Treatment of varicocele without surgery
Many of my patients, who are faced with such a problem as varicocele for the first time, are primarily interested in whether it is possible to treat varicocele without surgery. Of course, it would be very tempting to do without surgery, or even better to cure varicocele with folk remedies. Unfortunately, I have to disappoint them. There are currently no effective methods for treating varicocele without surgery. A temporary positive effect can be provided by some herbal remedies that increase the tone of the veins (horse chestnut tincture, grape leaves), as well as medications (for example, Aescusan, Detralex, Phlebodia, etc.). Varicoceles, of course, will not go away with these medications, but the symptoms may decrease. To reduce the symptoms of varicocele, adherents of traditional medicine recommend limiting physical activity and wearing tight-fitting underwear (so that the scrotum does not sag, but is pressed against the perineum). Temporary relief can be expected from these measures, but the varicocele itself will not disappear. Therefore, I must state that attempts to cure varicocele without surgery only waste precious time.
Treatment of varicocele - operations
As I already mentioned, conservative methods of treating varicocele are ineffective.
Statistics on varicocele: why you need to see a urologist during puberty
The content of the article
Typically, pathology develops in young men during puberty. It is during this period that the disease reaches its peak, which, with timely detection and treatment, can be prevented.
Statistics show how high the risk of remaining infertile is for any young man who does not attend routine examinations with a urologist. According to her data, every fifth man over the age of 17 suffers from varicocele.

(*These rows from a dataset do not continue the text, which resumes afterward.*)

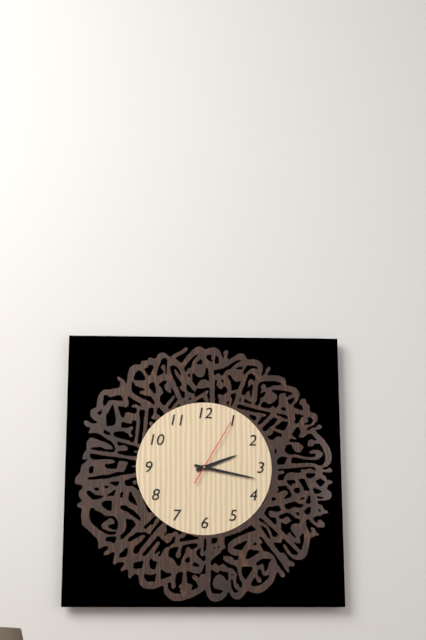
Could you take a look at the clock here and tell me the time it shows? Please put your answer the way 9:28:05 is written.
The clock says 2:17:05
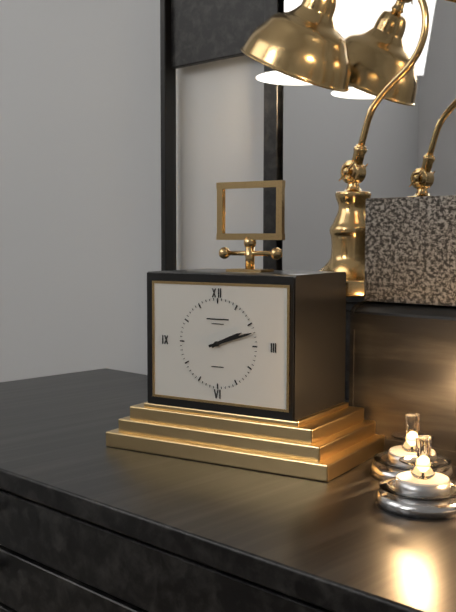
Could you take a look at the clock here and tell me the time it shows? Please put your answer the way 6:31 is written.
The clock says 2:12
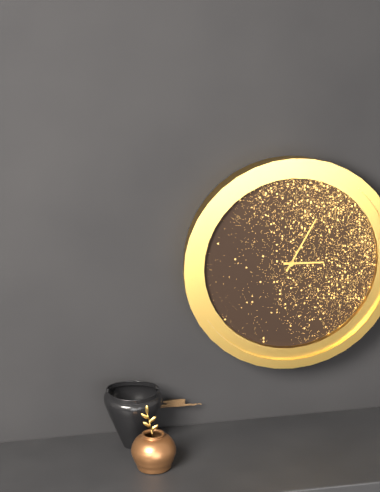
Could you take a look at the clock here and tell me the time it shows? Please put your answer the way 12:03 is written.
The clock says 3:05
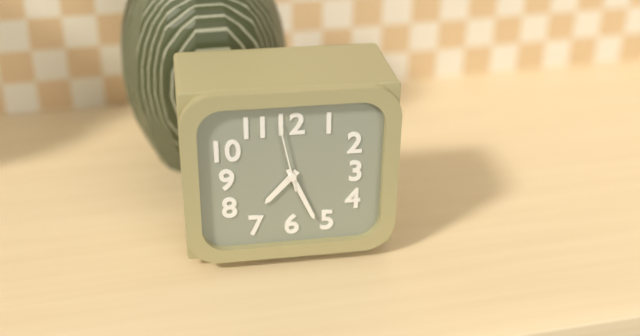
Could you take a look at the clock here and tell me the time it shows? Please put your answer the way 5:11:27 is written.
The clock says 7:26:58
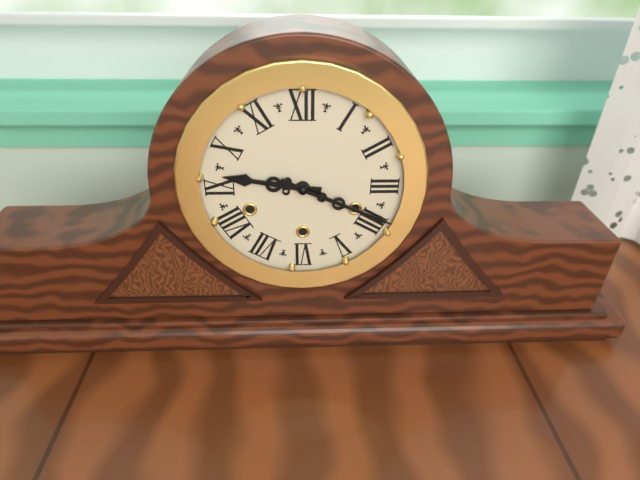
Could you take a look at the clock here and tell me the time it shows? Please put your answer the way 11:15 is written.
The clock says 9:19
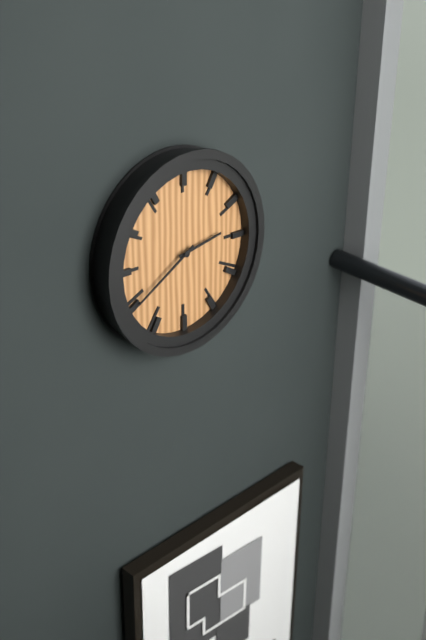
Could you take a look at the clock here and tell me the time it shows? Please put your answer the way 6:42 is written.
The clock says 2:40
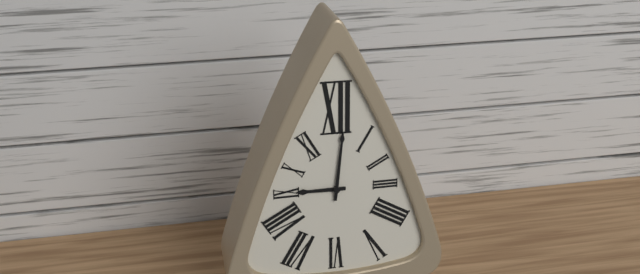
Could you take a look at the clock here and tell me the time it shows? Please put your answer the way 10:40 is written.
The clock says 9:01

In a third of cases, the pathology reduces the ability to conceive (fertility).
Advantages of Marmara microsurgery:
- A small cosmetic incision in the groin area, in the hair growth area (the scar is almost invisible)
- The greatest efficiency of the operation is achieved through the use of operating binoculars and microsurgical instruments
- Lowest percentage of relapses and complications (less than 5 percent)
- Can be performed on an outpatient basis, without hospitalization
- Short and easy postoperative and recovery period
I am aware of my responsibility for preserving the main thing that my patient trusts me, and I will do everything to justify the trust!
Stages of development of testicular varicose veins
Varicocele begins with a mild form and gradually progresses. At the same time, the pathology does not always reach its climax; varicose veins can stop developing, remaining undetected.
The disease occurs in 4 stages:
- Symptoms of varicocele are hidden.
The veins of the testicle are not visible or palpable. Dilatation of the veins is detected on ultrasound of the scrotum. That is why preventive ultrasound examination is recommended for all young men at the age of 17-18 years. - The veins are palpated in a horizontal position.
In the supine position no changes are noticeable. - Veins can be palpated in any position.
- Dilated veins are greatly enlarged and visible
. If severely disturbed, they may even hang down. Pain appears.
Spermagenesis is disrupted gradually, which leads to infertility. The brighter the signs, the more reasons to suspect a male factor in infertility.